Maria Montessori, em A Criança
Nós criamos os berços para que as crianças fiquem presas e longe de nós, impotentes, e os tornamos belos.
Criamos chupetas para que as crianças ficassem em silêncio, e as tornamos divertidas no visual e “anatômicas” no formato.
Criamos carrinhos de bebê, para que as crianças não ficassem em nossos colos vendo o mundo e nos fazendo cansar e passar calor, e então colocamos todo tipo de tecido nobre e rodas sofisticadas neles.
Qual o mal de uma prisão, se ela for bem desenhada? Bom, ainda é uma prisão.
Se quisermos receber a criança com a dignidade de um recém-chegado, devemos dedicar a ela, diz Montessori, o melhor que houver em nós e à nossa disposição. E aí ela fala menos de berços e carrinhos sofisticados, e mais de paciência, autocontrole e caridade bem desenvolvidas.
- A criança deve poder dormir em uma cama da qual possa sair quando tem vontade – seja uma cama comum aos pais ou só dela.
- A criança deve poder produzir sons quando precisa, desde vogais simples até choros, e depois palavras, que devem ser ouvidos pelos adultos, e aos quais devemos responder sempre que pudermos. Não necessariamente cedendo aos pedidos da criança, mas sobretudo conversando com ela, e mostrando que ela importa.
- O bebê, sempre que estivermos em casa, deve ter a chance de ficar no chão.
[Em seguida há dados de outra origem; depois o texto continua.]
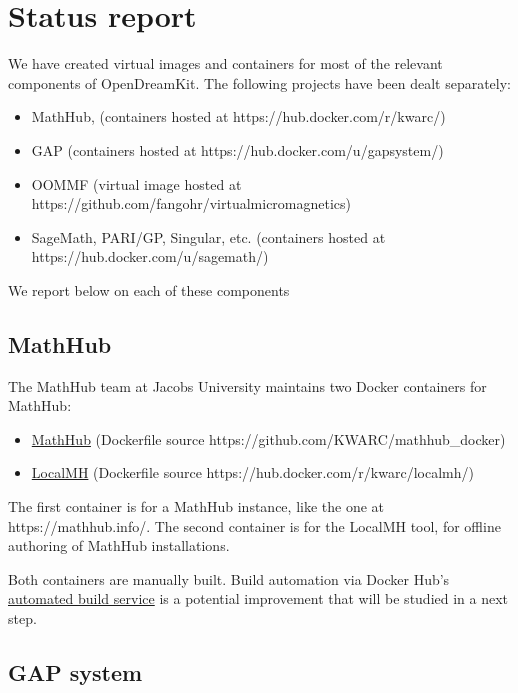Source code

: \section{Status report}\label{status-report}

We have created virtual images and containers for most of the relevant
components of OpenDreamKit. The following projects have been dealt
separately:

\begin{itemize}
\tightlist
\item
  MathHub, (containers hosted at https://hub.docker.com/r/kwarc/)
\item
  GAP (containers hosted at https://hub.docker.com/u/gapsystem/)
\item
  OOMMF (virtual image hosted at
  https://github.com/fangohr/virtualmicromagnetics)
\item
  SageMath, PARI/GP, Singular, etc. (containers hosted at
  https://hub.docker.com/u/sagemath/)
\end{itemize}

We report below on each of these components

\subsection{MathHub}\label{mathhub}

The MathHub team at Jacobs University maintains two Docker containers
for MathHub:

\begin{itemize}
\tightlist
\item
  \href{https://hub.docker.com/r/kwarc/mathhub/}{MathHub} (Dockerfile
  source https://github.com/KWARC/mathhub\_docker)
\item
  \href{https://hub.docker.com/r/kwarc/localmh/}{LocalMH} (Dockerfile
  source https://hub.docker.com/r/kwarc/localmh/)
\end{itemize}

The first container is for a MathHub instance, like the one at
https://mathhub.info/. The second container is for the LocalMH tool, for
offline authoring of MathHub installations.

Both containers are manually built. Build automation via Docker Hub's
\href{https://docs.docker.com/docker-hub/builds/}{automated build
service} is a potential improvement that will be studied in a next step.

\subsection{GAP system}\label{gap-system}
Em uma área preparada para ela, isolada do frio do piso, mas com condições interessantes para seu movimento.
- Quando está conosco na rua, a criança pode olhar mais do que o céu e a copa das árvores, que é tudo que vê do carrinho. Se ficar em um sling, pode ver muito mais do mundo e escutar as conversas que ocorrem entre seus pais e outras pessoas.
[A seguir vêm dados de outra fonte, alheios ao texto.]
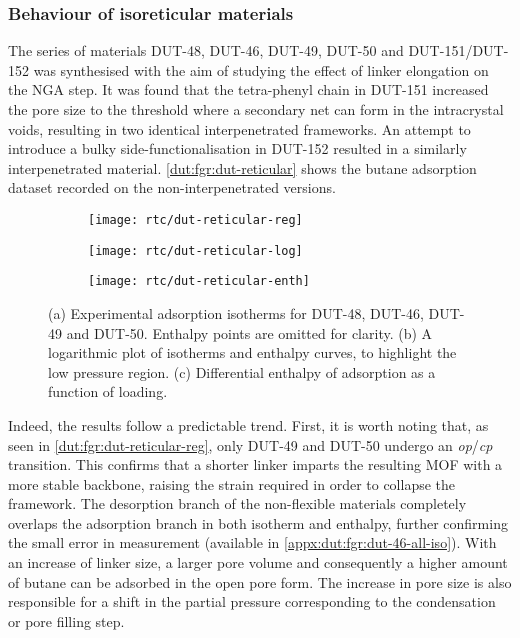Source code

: \subsubsection{Behaviour of isoreticular materials}

The series of materials DUT-48, DUT-46, DUT-49, DUT-50 and DUT-151/DUT-152
was synthesised with the aim of studying the effect of linker 
elongation on the NGA step. It was found that the tetra-phenyl chain
in DUT-151 increased the pore size to the threshold 
where a secondary net can form in the intracrystal voids, resulting 
in two identical interpenetrated frameworks. An attempt to introduce 
a bulky side-functionalisation in DUT-152 resulted in a similarly
interpenetrated material. \autoref{dut:fgr:dut-reticular} shows the
butane adsorption dataset recorded on the non-interpenetrated versions.

\begin{figure}[htb]
    \centering
    \begin{subfigure}{0.33\linewidth}
        \texttt{[image: rtc/dut-reticular-reg]}%
        \caption{}\label{dut:fgr:dut-reticular-reg}
    \end{subfigure}%
    \begin{subfigure}{0.33\linewidth}
        \texttt{[image: rtc/dut-reticular-log]}%
        \caption{}\label{dut:fgr:dut-reticular-log}
    \end{subfigure}%
    \begin{subfigure}{0.33\linewidth}
        \texttt{[image: rtc/dut-reticular-enth]}%
        \caption{}\label{dut:fgr:dut-reticular-enth}
    \end{subfigure}%
    \caption{(a) Experimental adsorption isotherms for DUT-48, DUT-46, DUT-49 and 
    DUT-50. Enthalpy points are omitted for clarity. (b) A logarithmic plot of 
    isotherms and enthalpy curves, to highlight the low pressure region. 
    (c) Differential enthalpy of adsorption as a function of loading.}%
    \label{dut:fgr:dut-reticular}
\end{figure}


Indeed, the results follow a predictable trend. First, it is worth 
noting that, as seen in \autoref{dut:fgr:dut-reticular-reg}, only DUT-49 
and DUT-50 undergo an \textit{op}/\textit{cp} transition. This confirms that 
a shorter linker imparts the resulting MOF with a more stable backbone,
raising the strain required in order to collapse the framework.
The desorption branch of the non-flexible materials completely 
overlaps the adsorption branch in both isotherm and enthalpy, further
confirming the small error in measurement (available in 
\autoref{appx:dut:fgr:dut-46-all-iso}).
With an increase of linker size, a larger pore volume and consequently
a higher amount of butane can be adsorbed in the open pore form. 
The increase in pore size is also responsible for a shift in the 
partial pressure corresponding to the condensation or pore filling step.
O recém-nascido é recebido com amor. Mas é necessário saber amar. O amor que traz felicidade é o melhor de todos. O amor que traz bem-estar é maravilhoso. Nós só amamos corretamente quando compreendemos, e por isso é necessário entender as verdadeiras necessidades da criança. Ela não precisa de luxo – na maternidade ou em casa – e não precisa de dezenas de visitas, presentes e mãos técnicas a apalpando tecnicamente. Precisa dos cuidados médicos iniciais, é claro. Mas ao chegar no mundo, a criança precisa ser bem-vinda. E para isso, o caminho é claro: compreender para amar, e amar para viver em liberdade
Nota importante: Este texto é baseado no capítulo 4 do livro A Criança, de Maria Montessori. Mas este livro não se isola de toda a sua obra, e é importante lembrar da defesa da igualdade feita por Montessori. Para ela, não só a mãe e o pai tinham igual responsabilidade sobre as crianças, como o Estado, por meio da escola, compartilharia dessa responsabilidade. Sem isso, receber uma criança adequadamente ainda é de enorme importância, mas é injustamente difícil.